• Exercise objective:
Copy the data from the line with "pose: elev=237.2 azim=150.1" up to and including the line with "Dot at: (261, 233)", keeping every line unchanged.

• Record set:
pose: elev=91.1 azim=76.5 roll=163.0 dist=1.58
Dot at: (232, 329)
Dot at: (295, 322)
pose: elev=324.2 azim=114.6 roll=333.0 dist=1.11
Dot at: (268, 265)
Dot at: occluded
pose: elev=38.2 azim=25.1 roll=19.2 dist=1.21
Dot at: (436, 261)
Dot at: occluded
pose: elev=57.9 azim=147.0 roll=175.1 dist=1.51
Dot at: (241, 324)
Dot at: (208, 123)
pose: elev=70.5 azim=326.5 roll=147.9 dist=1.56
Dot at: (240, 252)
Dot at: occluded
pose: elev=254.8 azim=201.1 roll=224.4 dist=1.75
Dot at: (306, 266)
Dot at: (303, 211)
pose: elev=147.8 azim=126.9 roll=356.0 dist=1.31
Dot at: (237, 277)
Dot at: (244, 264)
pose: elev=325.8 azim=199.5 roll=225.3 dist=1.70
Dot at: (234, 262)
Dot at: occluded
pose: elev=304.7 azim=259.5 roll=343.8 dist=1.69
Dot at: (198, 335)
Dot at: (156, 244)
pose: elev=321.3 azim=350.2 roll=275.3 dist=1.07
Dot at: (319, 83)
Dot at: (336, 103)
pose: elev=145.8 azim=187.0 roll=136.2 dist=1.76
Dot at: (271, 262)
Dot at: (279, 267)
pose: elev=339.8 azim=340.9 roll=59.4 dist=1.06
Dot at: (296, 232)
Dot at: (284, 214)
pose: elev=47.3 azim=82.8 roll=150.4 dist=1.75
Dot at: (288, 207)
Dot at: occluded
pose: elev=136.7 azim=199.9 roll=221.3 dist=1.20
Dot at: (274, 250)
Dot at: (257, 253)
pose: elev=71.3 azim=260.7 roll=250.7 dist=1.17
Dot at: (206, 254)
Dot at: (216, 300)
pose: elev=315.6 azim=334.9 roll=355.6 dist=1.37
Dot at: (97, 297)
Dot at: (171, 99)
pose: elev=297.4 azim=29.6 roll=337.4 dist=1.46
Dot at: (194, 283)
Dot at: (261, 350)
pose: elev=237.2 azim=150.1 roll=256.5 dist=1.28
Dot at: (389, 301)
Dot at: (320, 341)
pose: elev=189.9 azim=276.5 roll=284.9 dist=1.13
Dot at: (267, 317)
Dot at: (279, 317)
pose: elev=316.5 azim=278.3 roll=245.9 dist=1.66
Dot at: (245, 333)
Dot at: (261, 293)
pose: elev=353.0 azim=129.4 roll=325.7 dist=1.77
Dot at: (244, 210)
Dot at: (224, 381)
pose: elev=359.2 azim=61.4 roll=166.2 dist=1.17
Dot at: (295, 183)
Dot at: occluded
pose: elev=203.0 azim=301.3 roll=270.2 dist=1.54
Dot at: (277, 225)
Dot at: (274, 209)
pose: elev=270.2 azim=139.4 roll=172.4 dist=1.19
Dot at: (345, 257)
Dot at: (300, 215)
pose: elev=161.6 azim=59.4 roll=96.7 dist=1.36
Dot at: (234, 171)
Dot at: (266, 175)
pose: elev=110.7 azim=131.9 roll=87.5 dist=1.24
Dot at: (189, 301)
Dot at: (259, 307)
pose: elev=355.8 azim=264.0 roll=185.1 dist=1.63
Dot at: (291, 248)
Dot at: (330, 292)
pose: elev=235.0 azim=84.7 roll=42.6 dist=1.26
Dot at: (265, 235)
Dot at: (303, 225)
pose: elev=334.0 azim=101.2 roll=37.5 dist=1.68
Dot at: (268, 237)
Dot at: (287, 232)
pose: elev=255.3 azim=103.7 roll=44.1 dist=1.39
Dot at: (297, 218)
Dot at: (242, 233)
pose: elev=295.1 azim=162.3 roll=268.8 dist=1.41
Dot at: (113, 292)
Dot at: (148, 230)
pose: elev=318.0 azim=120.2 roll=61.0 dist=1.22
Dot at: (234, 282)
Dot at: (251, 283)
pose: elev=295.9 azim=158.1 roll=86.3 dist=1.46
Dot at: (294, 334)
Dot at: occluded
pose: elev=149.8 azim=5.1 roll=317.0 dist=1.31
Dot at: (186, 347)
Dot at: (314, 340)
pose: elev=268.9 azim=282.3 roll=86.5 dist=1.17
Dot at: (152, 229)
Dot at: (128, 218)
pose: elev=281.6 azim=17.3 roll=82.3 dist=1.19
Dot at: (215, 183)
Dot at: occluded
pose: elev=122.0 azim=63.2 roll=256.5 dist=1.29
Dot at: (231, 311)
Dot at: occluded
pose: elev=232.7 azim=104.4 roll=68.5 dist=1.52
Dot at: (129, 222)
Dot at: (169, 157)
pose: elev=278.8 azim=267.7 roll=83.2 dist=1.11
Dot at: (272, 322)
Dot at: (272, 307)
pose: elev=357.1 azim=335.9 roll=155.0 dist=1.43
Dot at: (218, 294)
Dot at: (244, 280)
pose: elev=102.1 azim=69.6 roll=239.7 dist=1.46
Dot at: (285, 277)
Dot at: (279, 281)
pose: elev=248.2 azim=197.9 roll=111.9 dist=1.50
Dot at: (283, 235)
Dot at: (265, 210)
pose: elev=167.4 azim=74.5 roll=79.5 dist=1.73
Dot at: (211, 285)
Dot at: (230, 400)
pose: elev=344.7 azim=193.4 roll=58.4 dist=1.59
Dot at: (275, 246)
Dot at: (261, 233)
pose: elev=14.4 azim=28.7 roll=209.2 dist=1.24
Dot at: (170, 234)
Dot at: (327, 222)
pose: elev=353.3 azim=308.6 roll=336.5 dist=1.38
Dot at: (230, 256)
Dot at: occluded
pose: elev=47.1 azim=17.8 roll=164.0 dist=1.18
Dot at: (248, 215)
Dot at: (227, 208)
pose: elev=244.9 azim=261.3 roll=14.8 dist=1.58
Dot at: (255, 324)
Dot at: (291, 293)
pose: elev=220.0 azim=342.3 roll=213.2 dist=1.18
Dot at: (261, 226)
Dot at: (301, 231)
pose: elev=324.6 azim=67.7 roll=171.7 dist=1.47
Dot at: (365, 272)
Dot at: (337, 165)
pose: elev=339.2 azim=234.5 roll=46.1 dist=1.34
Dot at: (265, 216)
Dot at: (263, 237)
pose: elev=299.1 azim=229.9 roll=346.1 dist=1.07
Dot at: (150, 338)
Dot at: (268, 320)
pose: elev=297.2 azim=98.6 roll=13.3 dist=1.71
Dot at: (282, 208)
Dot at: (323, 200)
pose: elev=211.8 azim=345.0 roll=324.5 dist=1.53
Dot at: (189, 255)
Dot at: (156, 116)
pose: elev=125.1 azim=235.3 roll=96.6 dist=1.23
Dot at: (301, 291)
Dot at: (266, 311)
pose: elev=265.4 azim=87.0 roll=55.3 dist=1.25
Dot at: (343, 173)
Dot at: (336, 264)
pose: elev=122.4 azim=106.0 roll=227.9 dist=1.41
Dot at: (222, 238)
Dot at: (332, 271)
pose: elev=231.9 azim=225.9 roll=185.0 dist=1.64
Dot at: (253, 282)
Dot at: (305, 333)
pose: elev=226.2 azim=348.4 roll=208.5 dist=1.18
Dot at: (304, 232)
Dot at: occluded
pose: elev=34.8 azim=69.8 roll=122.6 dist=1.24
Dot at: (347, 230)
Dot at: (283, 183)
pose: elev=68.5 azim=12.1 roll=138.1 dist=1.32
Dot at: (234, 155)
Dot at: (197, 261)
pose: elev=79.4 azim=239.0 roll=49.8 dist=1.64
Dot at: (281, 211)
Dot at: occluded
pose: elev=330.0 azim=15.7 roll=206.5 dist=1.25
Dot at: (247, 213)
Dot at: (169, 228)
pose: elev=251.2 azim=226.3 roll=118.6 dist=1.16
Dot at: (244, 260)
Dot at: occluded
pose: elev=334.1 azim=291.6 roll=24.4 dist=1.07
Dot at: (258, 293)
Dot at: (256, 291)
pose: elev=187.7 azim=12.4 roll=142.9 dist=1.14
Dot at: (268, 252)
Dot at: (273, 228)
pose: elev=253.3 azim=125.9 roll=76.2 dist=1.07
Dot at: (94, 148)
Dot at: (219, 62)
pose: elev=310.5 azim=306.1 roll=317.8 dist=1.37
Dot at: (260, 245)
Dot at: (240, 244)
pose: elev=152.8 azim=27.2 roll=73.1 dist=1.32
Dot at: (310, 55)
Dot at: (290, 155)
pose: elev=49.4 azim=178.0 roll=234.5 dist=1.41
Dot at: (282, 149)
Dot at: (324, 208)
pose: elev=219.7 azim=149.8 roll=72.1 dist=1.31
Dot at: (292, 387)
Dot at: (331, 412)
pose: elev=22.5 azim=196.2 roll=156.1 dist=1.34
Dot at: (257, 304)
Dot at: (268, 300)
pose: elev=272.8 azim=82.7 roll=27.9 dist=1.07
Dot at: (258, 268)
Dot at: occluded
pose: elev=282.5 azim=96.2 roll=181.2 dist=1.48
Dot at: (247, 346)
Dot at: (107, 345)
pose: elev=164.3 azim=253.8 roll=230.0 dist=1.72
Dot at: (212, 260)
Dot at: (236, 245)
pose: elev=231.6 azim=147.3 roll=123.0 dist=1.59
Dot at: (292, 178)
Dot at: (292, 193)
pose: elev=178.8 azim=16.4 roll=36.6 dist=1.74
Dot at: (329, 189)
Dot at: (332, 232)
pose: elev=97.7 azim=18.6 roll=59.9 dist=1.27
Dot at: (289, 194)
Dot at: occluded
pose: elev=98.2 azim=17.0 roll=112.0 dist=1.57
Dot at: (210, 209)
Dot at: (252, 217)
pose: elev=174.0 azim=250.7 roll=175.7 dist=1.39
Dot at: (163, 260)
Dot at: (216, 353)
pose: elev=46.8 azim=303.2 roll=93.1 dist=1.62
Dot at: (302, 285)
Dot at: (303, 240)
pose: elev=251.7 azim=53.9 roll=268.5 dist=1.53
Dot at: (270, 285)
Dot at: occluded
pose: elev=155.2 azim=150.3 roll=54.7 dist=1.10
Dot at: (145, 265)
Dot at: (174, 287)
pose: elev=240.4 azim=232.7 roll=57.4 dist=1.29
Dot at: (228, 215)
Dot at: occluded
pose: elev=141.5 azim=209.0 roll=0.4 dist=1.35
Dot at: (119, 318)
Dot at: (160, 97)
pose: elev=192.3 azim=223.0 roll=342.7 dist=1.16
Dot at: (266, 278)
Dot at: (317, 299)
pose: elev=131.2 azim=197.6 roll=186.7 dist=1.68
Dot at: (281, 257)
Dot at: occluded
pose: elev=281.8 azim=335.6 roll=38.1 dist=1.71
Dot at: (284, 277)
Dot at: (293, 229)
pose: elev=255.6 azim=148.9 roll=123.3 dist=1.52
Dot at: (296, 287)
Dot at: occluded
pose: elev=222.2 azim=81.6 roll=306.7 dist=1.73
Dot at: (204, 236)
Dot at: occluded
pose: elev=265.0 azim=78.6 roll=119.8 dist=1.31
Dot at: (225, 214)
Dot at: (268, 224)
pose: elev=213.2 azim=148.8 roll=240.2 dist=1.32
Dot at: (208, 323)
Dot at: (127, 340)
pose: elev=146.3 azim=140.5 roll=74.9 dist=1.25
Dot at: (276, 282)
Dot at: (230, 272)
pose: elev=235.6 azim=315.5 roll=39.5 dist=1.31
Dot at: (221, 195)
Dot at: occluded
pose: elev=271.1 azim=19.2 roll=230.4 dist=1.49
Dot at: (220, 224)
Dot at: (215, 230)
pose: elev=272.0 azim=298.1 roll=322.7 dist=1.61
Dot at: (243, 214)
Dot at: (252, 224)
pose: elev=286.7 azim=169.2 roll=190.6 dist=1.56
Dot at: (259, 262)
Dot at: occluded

• Solved exercise:
pose: elev=237.2 azim=150.1 roll=256.5 dist=1.28
Dot at: (389, 301)
Dot at: (320, 341)
pose: elev=189.9 azim=276.5 roll=284.9 dist=1.13
Dot at: (267, 317)
Dot at: (279, 317)
pose: elev=316.5 azim=278.3 roll=245.9 dist=1.66
Dot at: (245, 333)
Dot at: (261, 293)
pose: elev=353.0 azim=129.4 roll=325.7 dist=1.77
Dot at: (244, 210)
Dot at: (224, 381)
pose: elev=359.2 azim=61.4 roll=166.2 dist=1.17
Dot at: (295, 183)
Dot at: occluded
pose: elev=203.0 azim=301.3 roll=270.2 dist=1.54
Dot at: (277, 225)
Dot at: (274, 209)
pose: elev=270.2 azim=139.4 roll=172.4 dist=1.19
Dot at: (345, 257)
Dot at: (300, 215)
pose: elev=161.6 azim=59.4 roll=96.7 dist=1.36
Dot at: (234, 171)
Dot at: (266, 175)
pose: elev=110.7 azim=131.9 roll=87.5 dist=1.24
Dot at: (189, 301)
Dot at: (259, 307)
pose: elev=355.8 azim=264.0 roll=185.1 dist=1.63
Dot at: (291, 248)
Dot at: (330, 292)
pose: elev=235.0 azim=84.7 roll=42.6 dist=1.26
Dot at: (265, 235)
Dot at: (303, 225)
pose: elev=334.0 azim=101.2 roll=37.5 dist=1.68
Dot at: (268, 237)
Dot at: (287, 232)
pose: elev=255.3 azim=103.7 roll=44.1 dist=1.39
Dot at: (297, 218)
Dot at: (242, 233)
pose: elev=295.1 azim=162.3 roll=268.8 dist=1.41
Dot at: (113, 292)
Dot at: (148, 230)
pose: elev=318.0 azim=120.2 roll=61.0 dist=1.22
Dot at: (234, 282)
Dot at: (251, 283)
pose: elev=295.9 azim=158.1 roll=86.3 dist=1.46
Dot at: (294, 334)
Dot at: occluded
pose: elev=149.8 azim=5.1 roll=317.0 dist=1.31
Dot at: (186, 347)
Dot at: (314, 340)
pose: elev=268.9 azim=282.3 roll=86.5 dist=1.17
Dot at: (152, 229)
Dot at: (128, 218)
pose: elev=281.6 azim=17.3 roll=82.3 dist=1.19
Dot at: (215, 183)
Dot at: occluded
pose: elev=122.0 azim=63.2 roll=256.5 dist=1.29
Dot at: (231, 311)
Dot at: occluded
pose: elev=232.7 azim=104.4 roll=68.5 dist=1.52
Dot at: (129, 222)
Dot at: (169, 157)
pose: elev=278.8 azim=267.7 roll=83.2 dist=1.11
Dot at: (272, 322)
Dot at: (272, 307)
pose: elev=357.1 azim=335.9 roll=155.0 dist=1.43
Dot at: (218, 294)
Dot at: (244, 280)
pose: elev=102.1 azim=69.6 roll=239.7 dist=1.46
Dot at: (285, 277)
Dot at: (279, 281)
pose: elev=248.2 azim=197.9 roll=111.9 dist=1.50
Dot at: (283, 235)
Dot at: (265, 210)
pose: elev=167.4 azim=74.5 roll=79.5 dist=1.73
Dot at: (211, 285)
Dot at: (230, 400)
pose: elev=344.7 azim=193.4 roll=58.4 dist=1.59
Dot at: (275, 246)
Dot at: (261, 233)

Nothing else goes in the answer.